# TASK OBJECTIVE
Copy every row below word for word, and leave the pictures out of your copy.

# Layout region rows

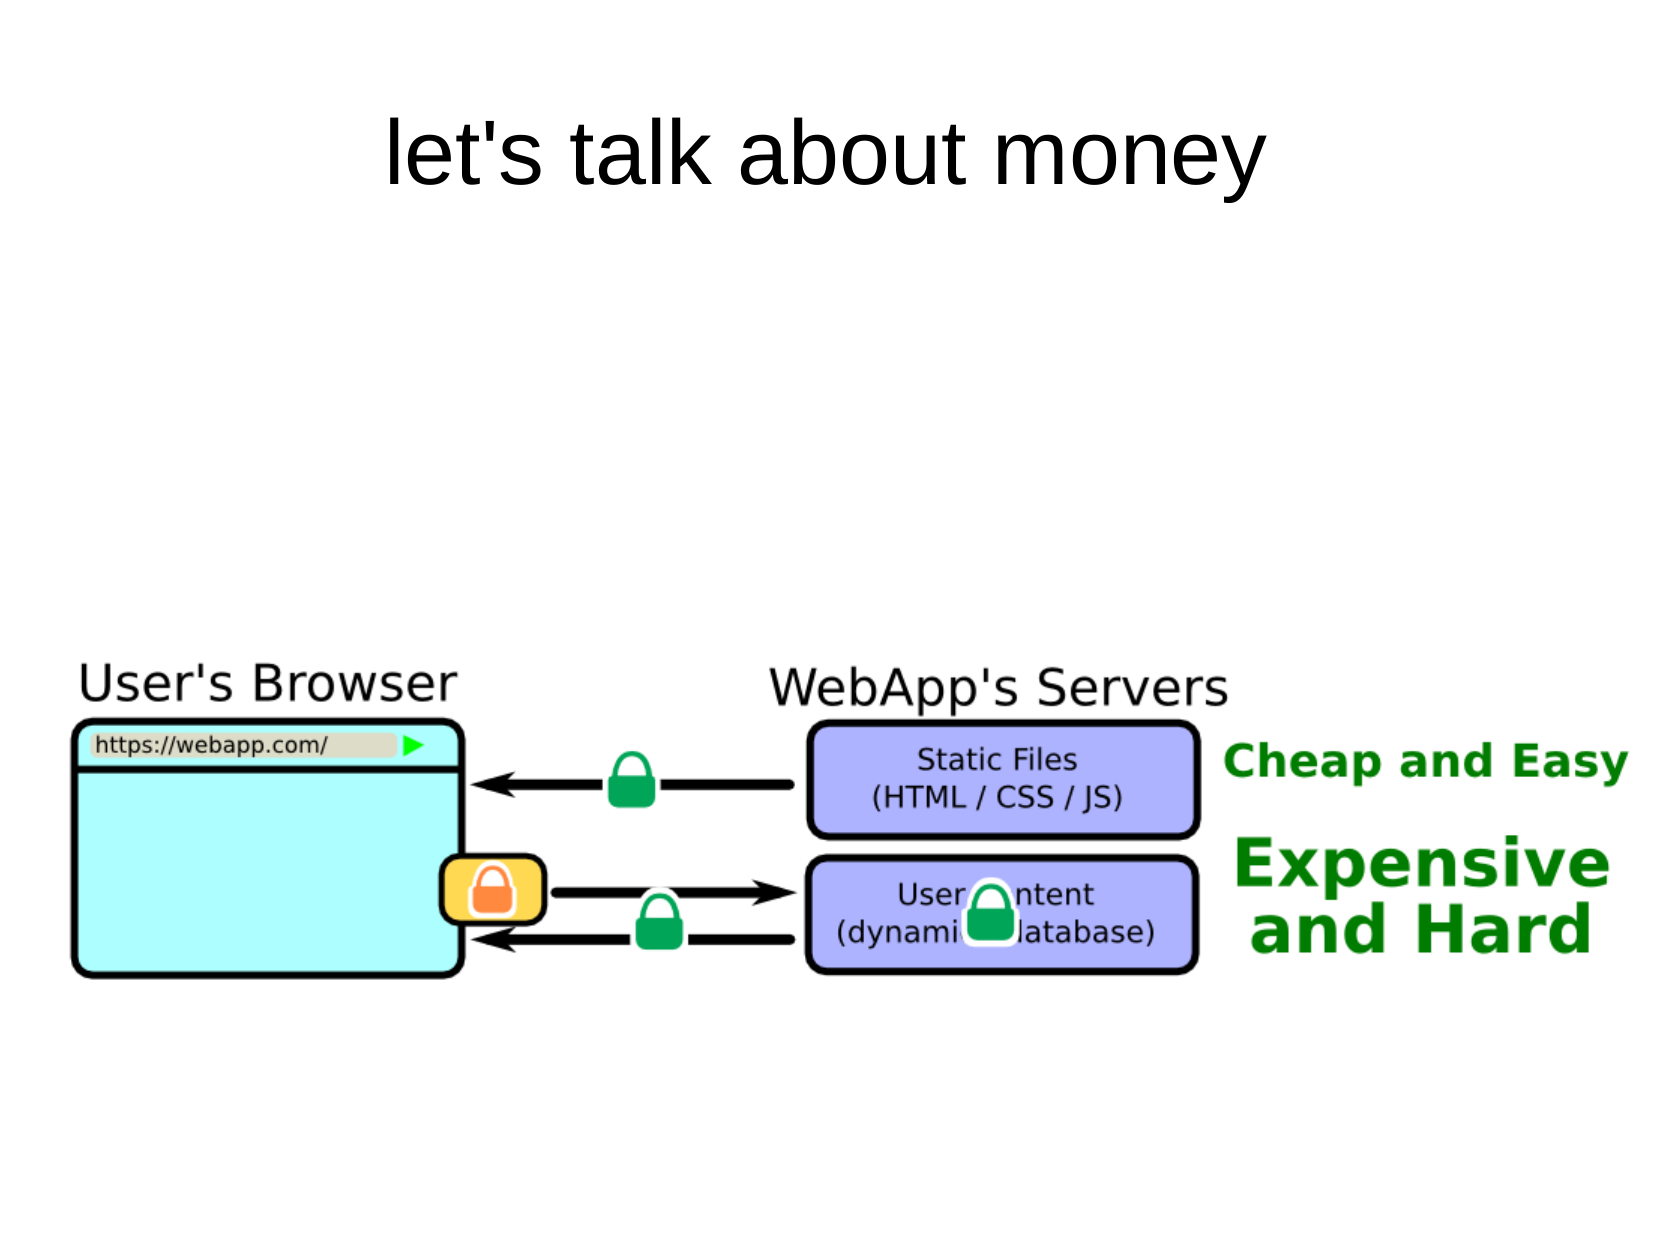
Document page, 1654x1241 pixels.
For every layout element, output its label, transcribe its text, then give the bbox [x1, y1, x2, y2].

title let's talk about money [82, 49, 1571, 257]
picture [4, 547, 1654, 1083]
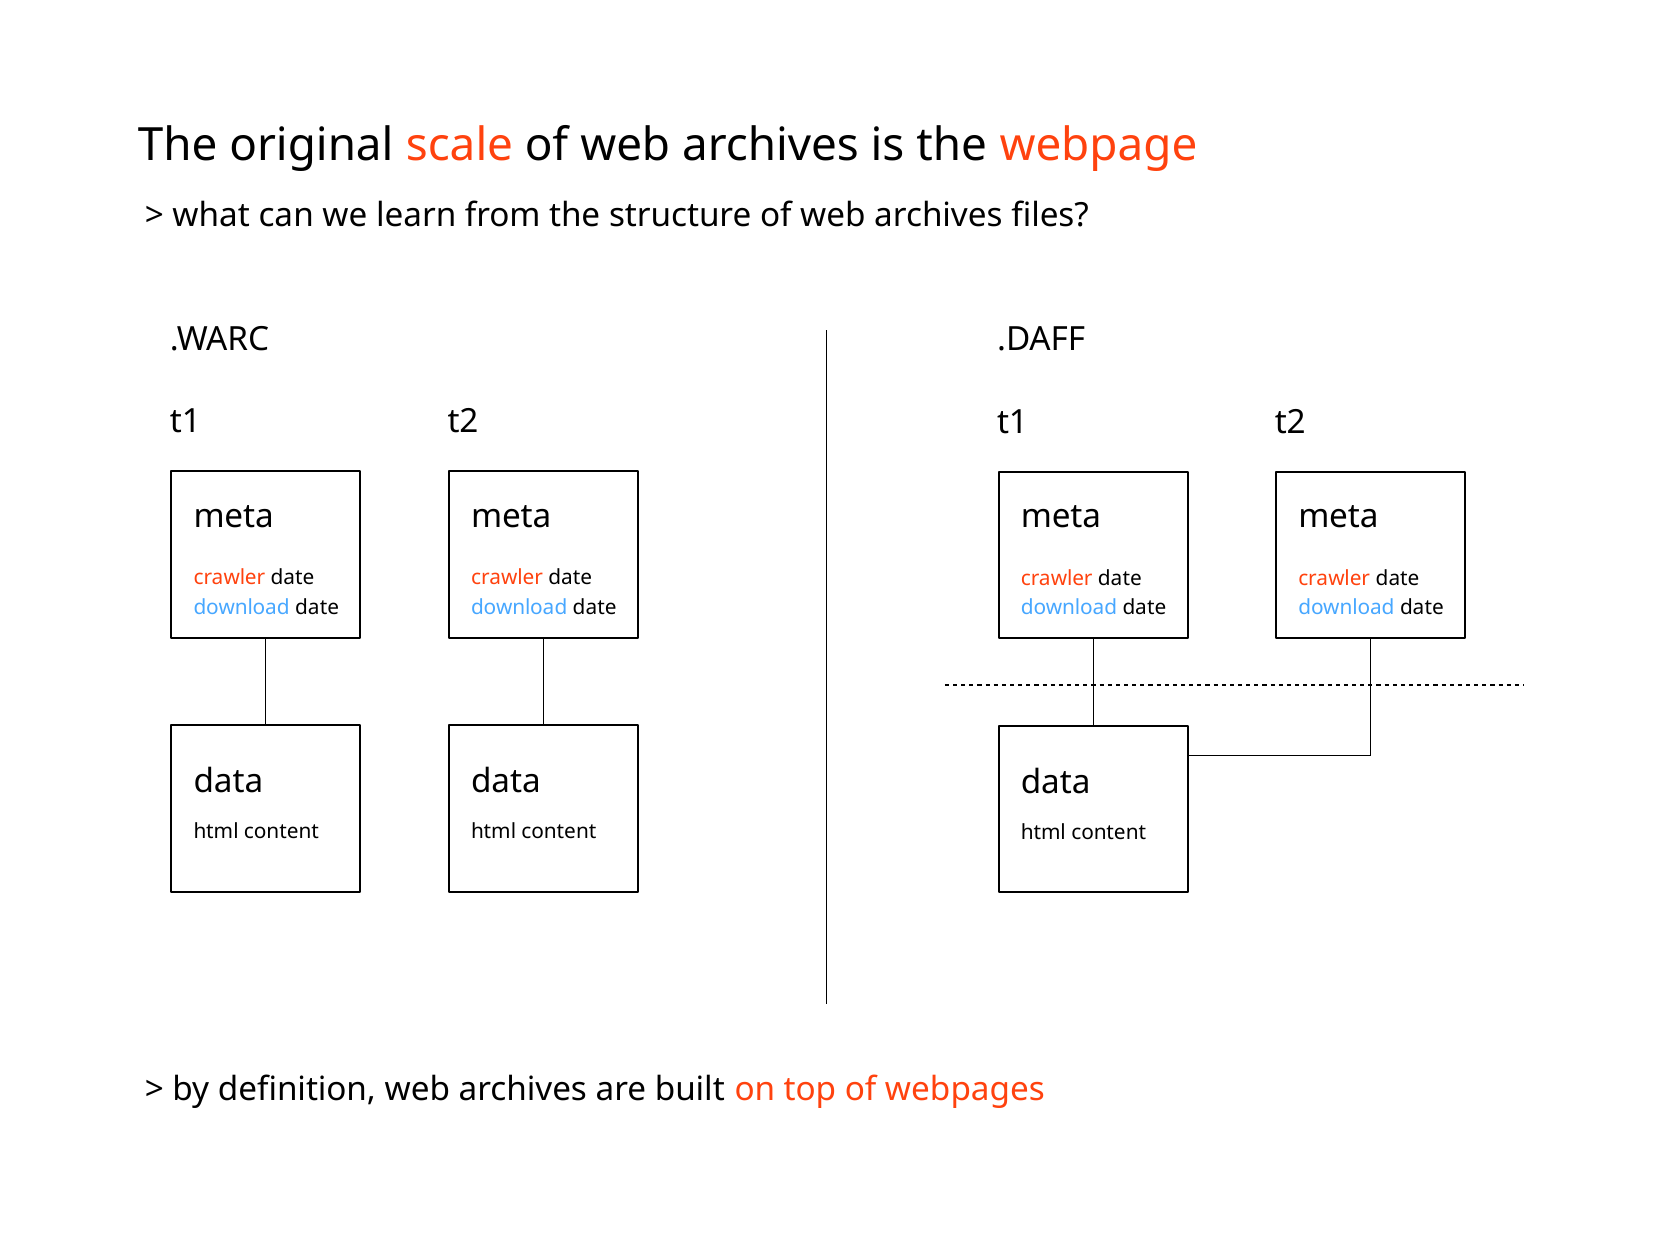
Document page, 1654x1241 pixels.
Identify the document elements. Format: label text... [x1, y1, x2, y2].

# SOLUTION
Document page, 1654x1241 pixels.
For every layout element, output its label, transcribe its text, then give the bbox [x1, y1, x2, y2].

title let's talk about money [82, 49, 1571, 257]
picture [4, 547, 1654, 1083]
Document page, 1654x1241 pixels.
Identify the document elements. Format: label text... [x1, y1, x2, y2].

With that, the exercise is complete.